The fsync will wait until all the unsafe replied requests to be
safely replied.

Normally if there have multiple threads or clients are running, the
whole mdlog in MDS daemons could be flushed in time if any request
will trigger the mdlog submit thread. So usually we won't experience
the normal operations will stuck for a long time. But in case there
has only one client with only thread is running, the stuck phenomenon
maybe obvious and the worst case it must wait at most 5 seconds to
wait the mdlog to be flushed by the MDS's tick thread periodically.

This patch will trigger to flush the mdlog in all the MDSes manually
just before waiting the unsafe requests to finish.

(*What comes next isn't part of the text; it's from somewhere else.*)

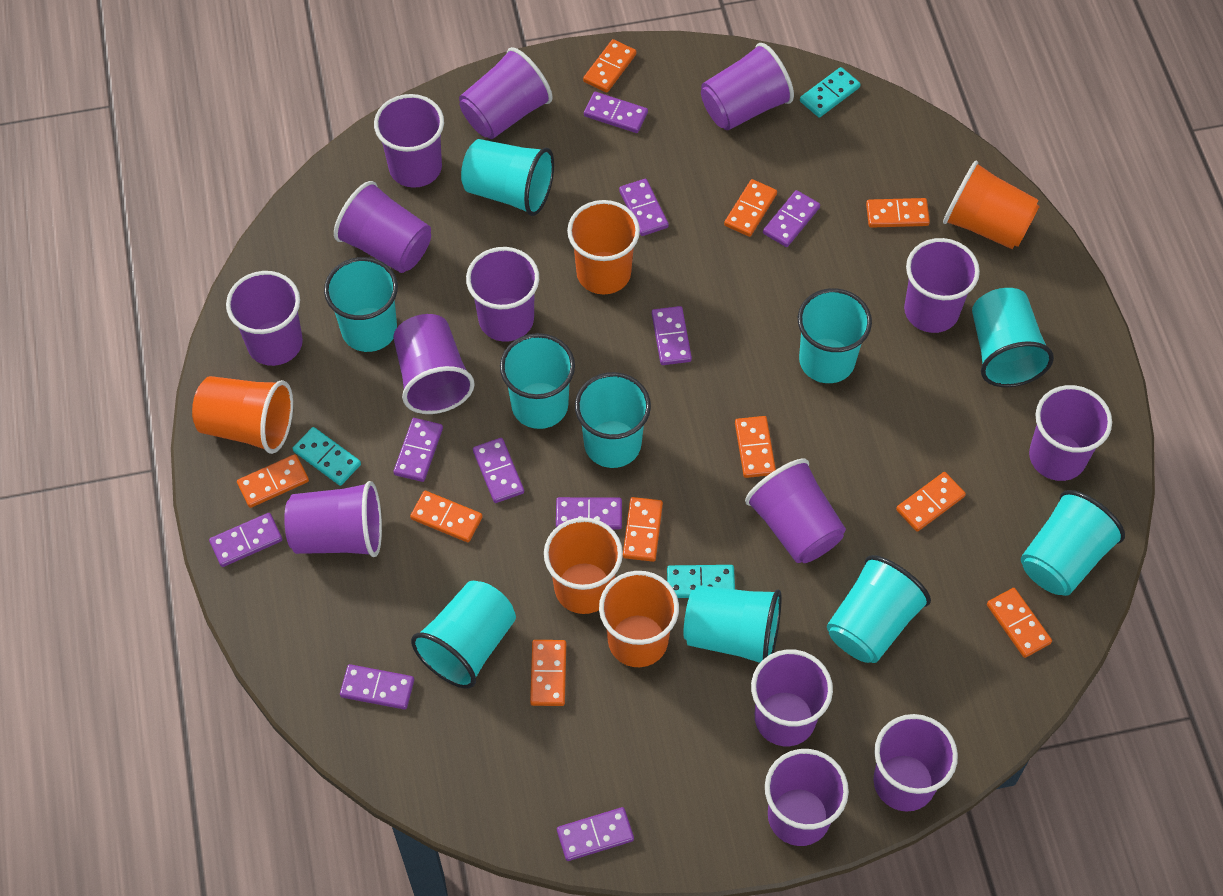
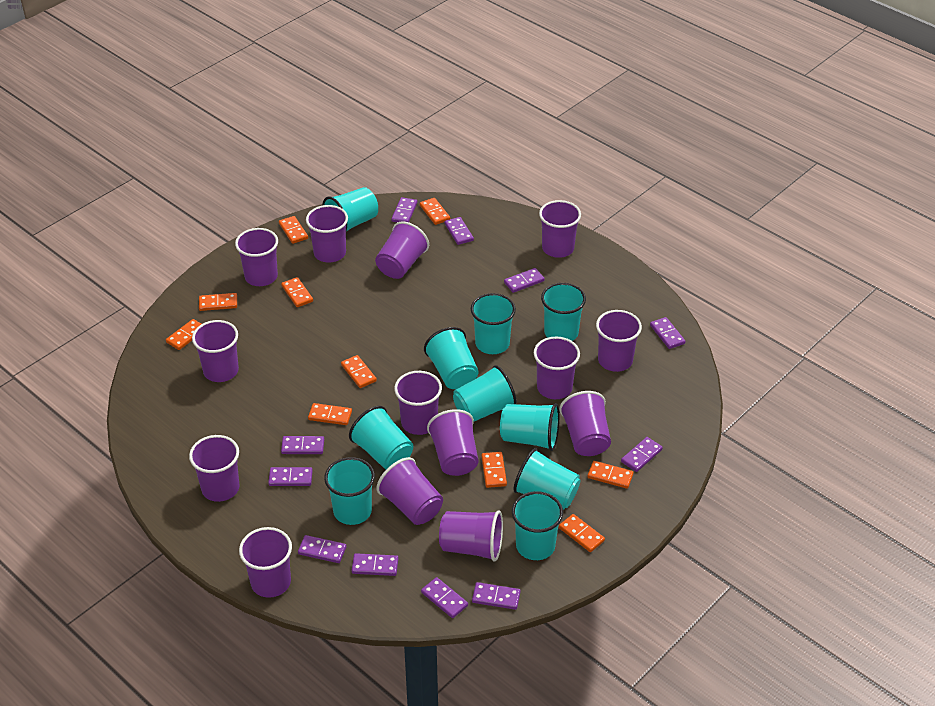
orange cup: [192,376,293,454] [544,517,623,614] [567,200,640,295] [599,571,679,667] [943,161,1040,250] = 5 -> none = 0
purple domino: [209,513,282,567] [340,664,414,710] [393,418,443,482] [473,438,524,503] [556,497,622,529] [557,807,634,861] [584,92,648,133] [619,179,669,236] [652,306,692,365] [763,190,820,247] = 10 -> [268,467,313,486] [281,436,324,454] [298,535,346,563] [352,553,398,576] [391,197,417,222] [421,577,468,618] [445,217,474,245] [472,582,520,610] [504,268,545,293] [621,437,663,472] [650,317,686,349] = 11
turquoise domino: [292,427,361,486] [667,565,735,598] [800,67,861,118] = 3 -> none = 0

Signed-off-by: Xiubo Li <xiubli@xxxxxxxxxx>
---
  fs/ceph/caps.c | 9 +++++++++
  1 file changed, 9 insertions(+)

diff --git a/fs/ceph/caps.c b/fs/ceph/caps.c
index c6a3352a4d52..6e80e4649c7a 100644
--- a/fs/ceph/caps.c
+++ b/fs/ceph/caps.c
@@ -2286,6 +2286,7 @@ static int caps_are_flushed(struct inode *inode, u64 flush_tid)
   */
  static int unsafe_request_wait(struct inode *inode)
  {
+	struct ceph_mds_client *mdsc = ceph_sb_to_client(inode->i_sb)->mdsc;
  	struct ceph_inode_info *ci = ceph_inode(inode);
  	struct ceph_mds_request *req1 = NULL, *req2 = NULL;
  	int ret, err = 0;
@@ -2305,6 +2306,14 @@ static int unsafe_request_wait(struct inode *inode)
  	}
  	spin_unlock(&ci->i_unsafe_lock);
  
+	/*
+	 * Trigger to flush the journal logs in all the MDSes manually,
+	 * or in the worst case we must wait at most 5 seconds to wait
+	 * the journal logs to be flushed by the MDSes periodically.
+	 */
+	if (req1 || req2)
+		flush_mdlog(mdsc);
+
So this is called on fsync(). Do we really need to flush all of the mds
logs on every fsync? That sounds like it might have some performance
impact. Would it be possible to just flush the mdslog on the MDS that's
authoritative for this inode?

I hit one case before, the mds.0 is the auth mds, but the client just 
sent the request to mds.2, then when the mds.2 tried to gather the 
rdlocks then it was stuck for waiting for the mds.0 to flush the mdlog. 
I think it also will happen that if the mds.0 could also be stuck just 
like this even its the auth MDS.

Normally the mdlog submit thread will be triggered per MDS's tick, 
that's 5 seconds. But this is not always true mostly because any other 
client request could trigger the mdlog submit thread to run at any time. 
Since the fsync is not running all the time, so IMO the performance 
impact should be okay.



  	dout("unsafe_request_wait %p wait on tid %llu %llu\n",
  	     inode, req1 ? req1->r_tid : 0ULL, req2 ? req2->r_tid : 0ULL);
  	if (req1) {